Brief 1 :: Print everything in the module description from "See main calendar" down to "Oral examination (40%)".
Brief 2 ::
Answer these questions from the module description:
(a) How many weeks does the module last?
(b) What percentage of the assessment is the oral examination worth?
(c) Which book is listed in the illustrative bibliography?

Lecturer: Colm Connaughton (Mathematics and Complexity)

Module Aims

This is one of 4 core modules for the MSc in Mathematics of Systems. It teaches students the theory and implementation of a set of computational algorithms that provide the fundamental toolkit for advanced data analysis, simulation and optimisation. After completing this module, students will understand the theoretical underpinnings of the computational algorithms and optimisation methods that appear most frequently in advanced data analysis and mathematical modelling. They will gain experience of both discrete and continuous problems. Students will also acquire practical coding experience from implementing, testing and benchmarking these algorithms on specific problems drawn from a range of applications.


  • algorithmic structures (iteration, recursion, memoization) and computational complexity
  • data structures (linked lists, stacks and queues, binary indexed trees)
  • sorting and search algorithms
  • Fast Fourier Transform and its applications
  • Topics in numerical linear algebra: solving linear systems, conjugate gradient algorithm, singular value decomposition
  • unconstrained continuous optimisation: multivariate minimisation, Nelder-Mead algorithm, automatic differentiation, gradient descent
  • constrained continuous optimisation: method of Lagrange multipliers, linear programming

Illustrative Bibliography

W. H. Press et al., “Numerical recipes in C”, Cambridge University Press

Research articles to be provided to the students


See main calendar for timetable

  • Per week: 2 x 2 hours of lectures, 2 x 2 hours of classwork
  • Duration: 5 weeks (first half of term 1)


For deadlines see Module Resources page

  • Written homework assignments (20%)
  • Written class test (40%) and
  • Oral examination (40%)

Material shown ::

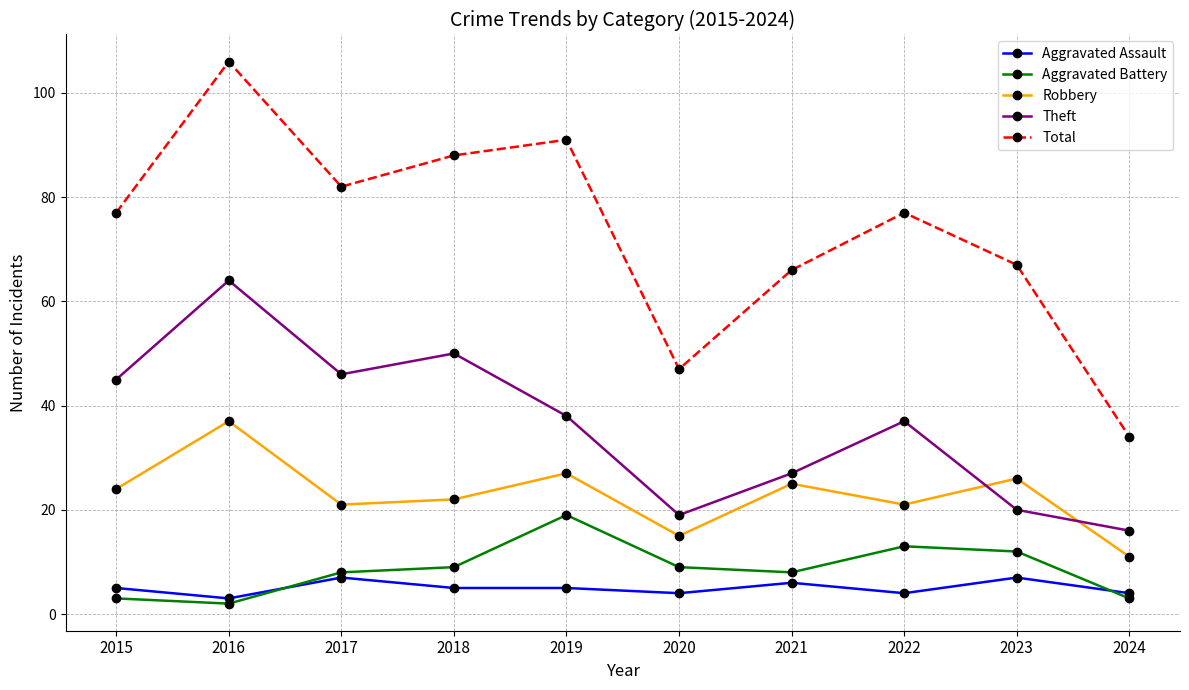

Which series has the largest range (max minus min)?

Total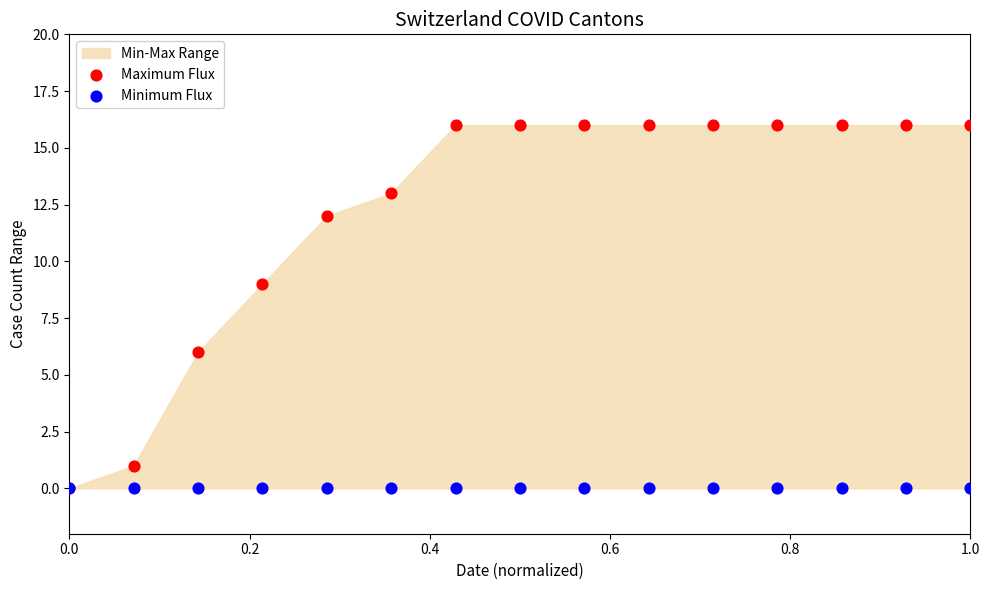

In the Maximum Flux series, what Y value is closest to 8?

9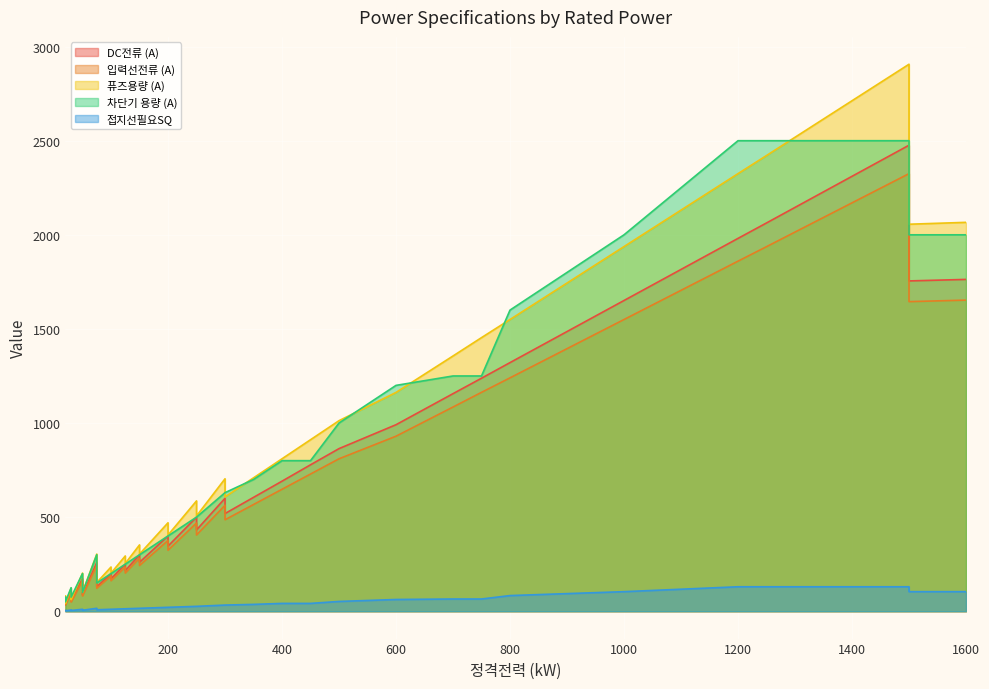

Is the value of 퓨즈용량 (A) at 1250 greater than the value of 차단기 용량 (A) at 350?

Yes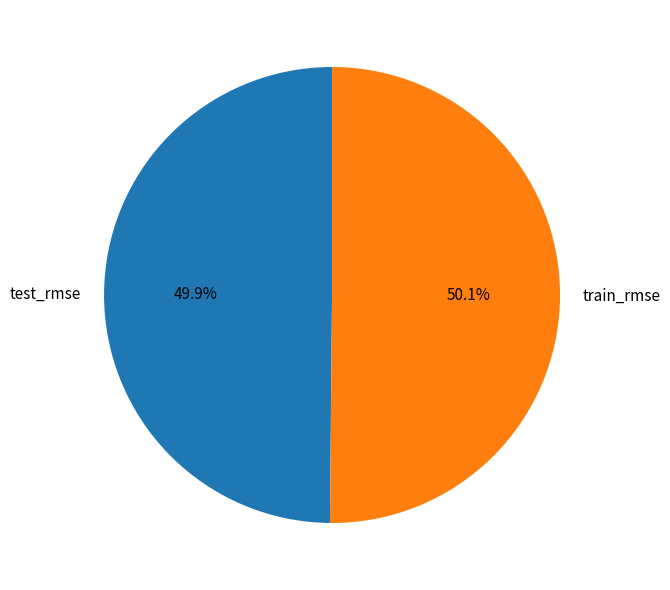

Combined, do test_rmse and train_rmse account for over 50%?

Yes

* * *

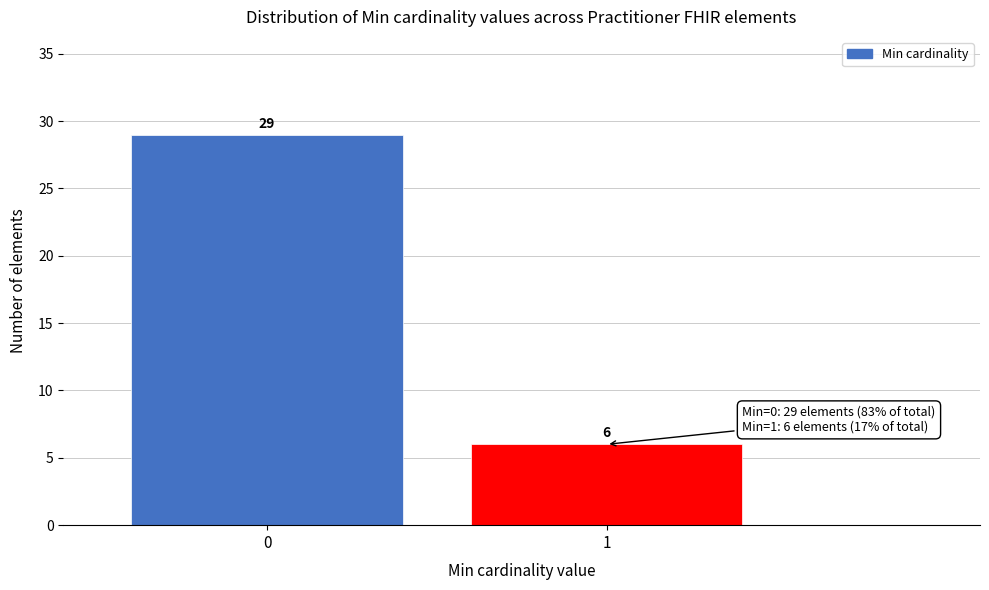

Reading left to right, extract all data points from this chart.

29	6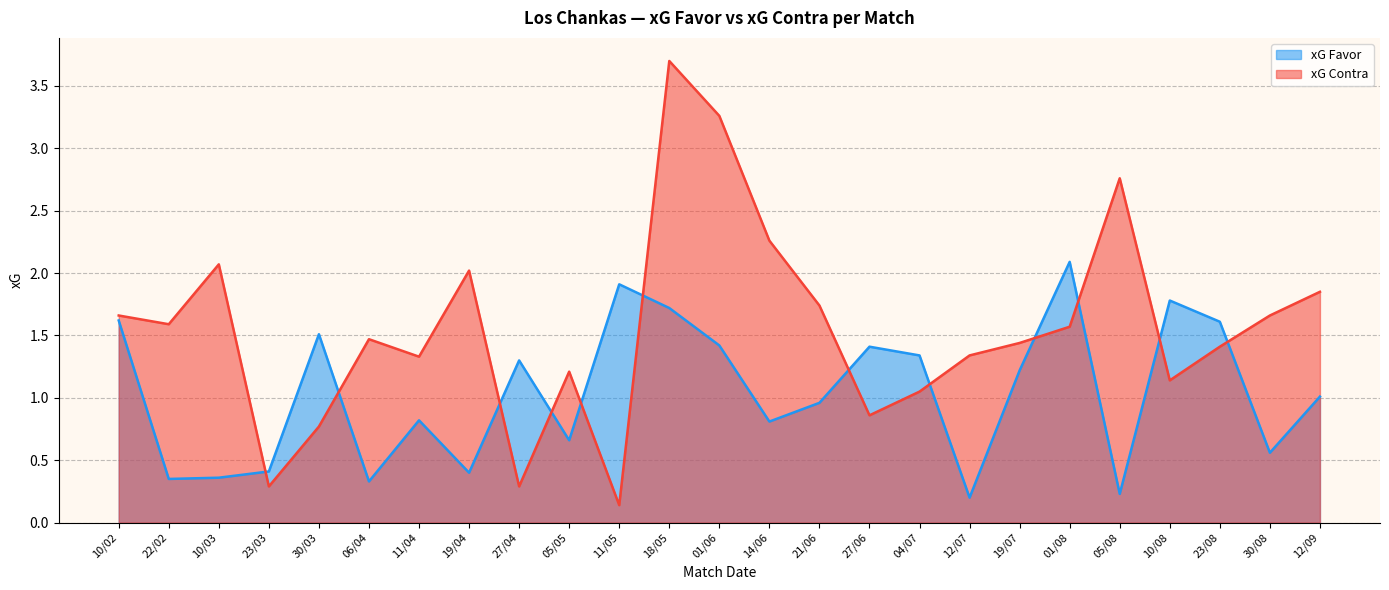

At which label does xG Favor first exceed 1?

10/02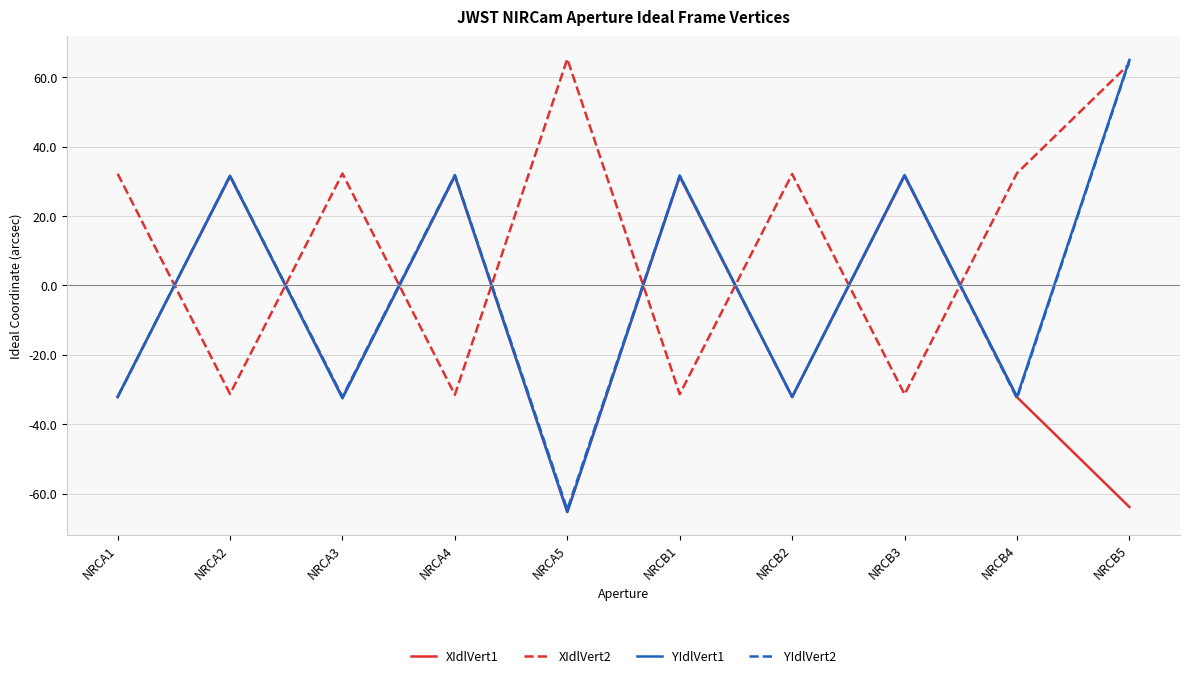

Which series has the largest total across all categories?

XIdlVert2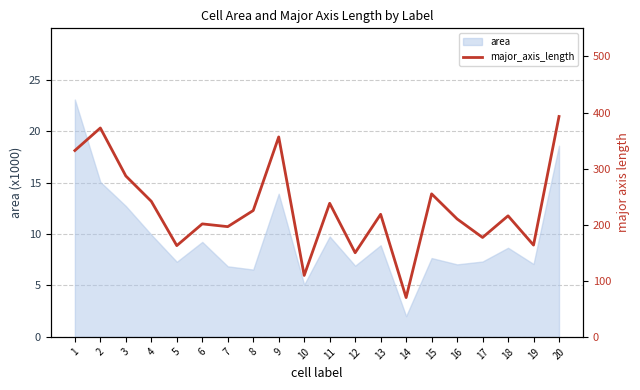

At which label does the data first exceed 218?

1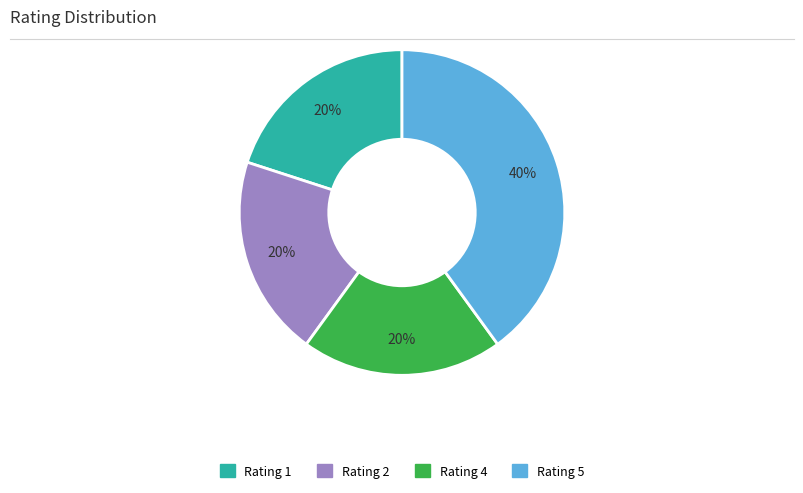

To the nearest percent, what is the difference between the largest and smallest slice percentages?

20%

Exercise result 1 ::
See main calendar for timetable

  • Per week: 2 x 2 hours of lectures, 2 x 2 hours of classwork
  • Duration: 5 weeks (first half of term 1)


For deadlines see Module Resources page

  • Written homework assignments (20%)
  • Written class test (40%) and
  • Oral examination (40%)

Exercise result 2 ::
(a) Five weeks, in the first half of term 1.
(b) 40%.
(c) "Numerical recipes in C" by W. H. Press et al., Cambridge University Press.